Celebrity birthdays, highlights in history, plus more facts about this day
/ Source: The Associated Press

Today’s Highlight in History:

On Aug. 20, 1968, the Soviet Union and other Warsaw Pact nations began invading Czechoslovakia to crush the “Prague Spring” liberalization drive of Alexander Dubcek’s regime.

On this date:

In 1833, Benjamin Harrison, 23rd president of the United States, was born in North Bend, Ohio.

In 1866, President Andrew Johnson formally declared the Civil War over, months after fighting had stopped.

In 1914, German forces occupied Brussels, Belgium, during World War I.

In 1920, pioneering American radio station 8MK in Detroit (later WWJ) began daily broadcasting.

In 1940, British Prime Minister Winston Churchill paid tribute to the Royal Air Force, saying, “Never in the field of human conflict was so much owed by so many to so few.”

In 1953, the Soviet Union publicly acknowledged it had tested a hydrogen bomb.

In 1955, hundreds of people were killed in anti-French rioting in Morocco and Algeria.

In 1964, President Johnson signed a nearly $1 billion anti-poverty measure.

In 1977, the U.S. launched Voyager 2, an unmanned spacecraft carrying a 12-inch copper phonograph record containing greetings in dozens of languages, samples of music and sounds of nature.

In 1986, postal employee Patrick Henry Sherrill went on a deadly rampage at a post office in Edmond, Okla., shooting 14 fellow workers to death before killing himself.

Ten years ago: President Clinton approved the first minimum-wage increase in five years, raising the hourly minimum by 90 cents to $5.15 per hour over 13 months.
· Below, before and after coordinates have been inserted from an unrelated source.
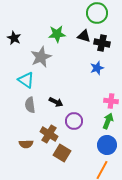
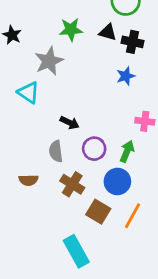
gray semicircle: (30, 105) -> (56, 151), moved
green arrow: (108, 121) -> (127, 151), moved
brown cross: (49, 134) -> (72, 184), moved
blue circle: (107, 145) -> (117, 181), moved
brown square: (62, 153) -> (98, 212), moved

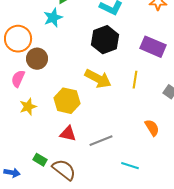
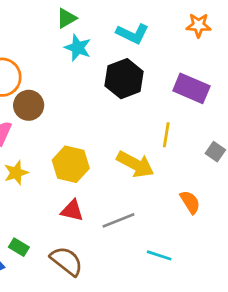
cyan star: (53, 18) -> (78, 48), moved, turned -30
yellow arrow: (98, 79) -> (135, 164), moved
green rectangle: (40, 160) -> (19, 247), moved

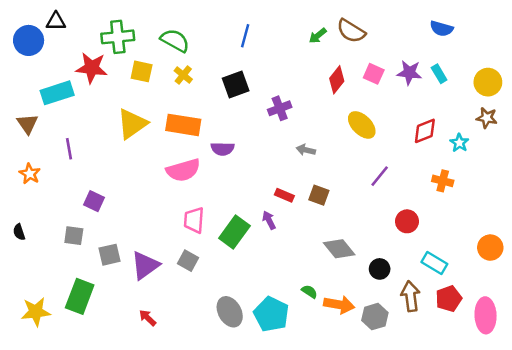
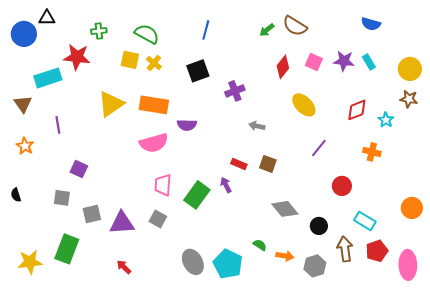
green cross: (118, 37) -> (99, 31), size x0.6
yellow square: (142, 71) -> (130, 60), moved
purple triangle: (145, 265) -> (122, 223), turned 32
orange arrow: (339, 305) -> (285, 256), size x0.7

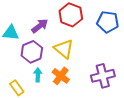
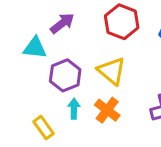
purple arrow: (40, 26) -> (62, 23), moved

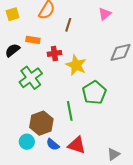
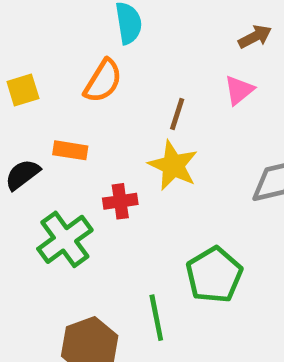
brown line: (68, 25) -> (177, 114), moved
red cross: (54, 53) -> (120, 201), moved
yellow star: (76, 65) -> (173, 165), moved

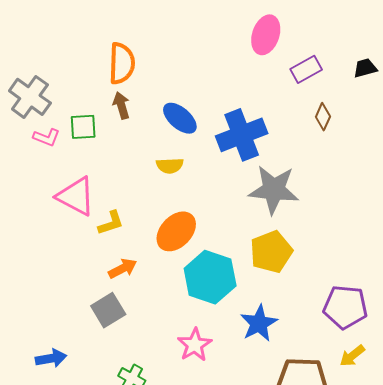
Susan McDougal was sentenced in Little Rock, Ark., to two years in prison in a Whitewater fraud case. (She served three months of that sentence, but also 18 months for contempt for refusing to answer questions about President Clinton.)

Five years ago: Nikolay Soltys, a 27-year-old Ukrainian immigrant in Sacramento, Calif., fled after killing his wife and five other relatives. (Soltys was later captured, but ended up committing suicide in his jail cell.) Sir Fred Hoyle, the astronomer who coined the term “Big Bang” but never accepted that theory for the origin of the universe, died in Bournemouth, England, at age 86. Actress Kim Stanley died in Santa Fe, N.M., at age 76.

One year ago: Northwest Airlines mechanics went on strike rather than accept pay cuts and layoffs; Northwest hired replacement workers. San Francisco offensive lineman Thomas Herrion, 23, collapsed in the locker room and died shortly after the 49ers had played the Denver Broncos in a preseason game. With a deafening boom, the ashes of gonzo journalist Hunter S. Thompson were blown into the sky above Woody Creek, Colo.

Today’s Birthdays: Writer-producer-director Walter Bernstein is

87. Former Senate Majority Leader George Mitchell, D-Maine, is 73. Singer-musician Isaac Hayes is 64. Broadcast journalist Connie Chung is 60. Musician Jimmy Pankow (Chicago) is 59. Rock singer Robert Plant (Led Zeppelin) is 58. Rock singer Doug Fieger (The Knack) is 54. Country singer Rudy Gatlin is 54. Singer-songwriter John Hiatt is 54. Actor-director Peter Horton is 53. TV weatherman Al Roker is 52. Actor Jay Acovone is 51. Actress Joan Allen is 50. TV personality Asha Blake is 45. Actor James Marsters is 44. Rapper KRS-One is 41. Rock singer Fred Durst (Limp Bizkit) is 36. Rock musician Brad Avery (Third Day) is 35. Actor Jonathan Ke Quan is

35. Rock singer Monique Powell (Save Ferris) is 31.

Thought for Today: “If a thing is absolutely true, how can it not also be a lie? An absolute must contain its opposite.” — Charlotte Painter, American writer and educator.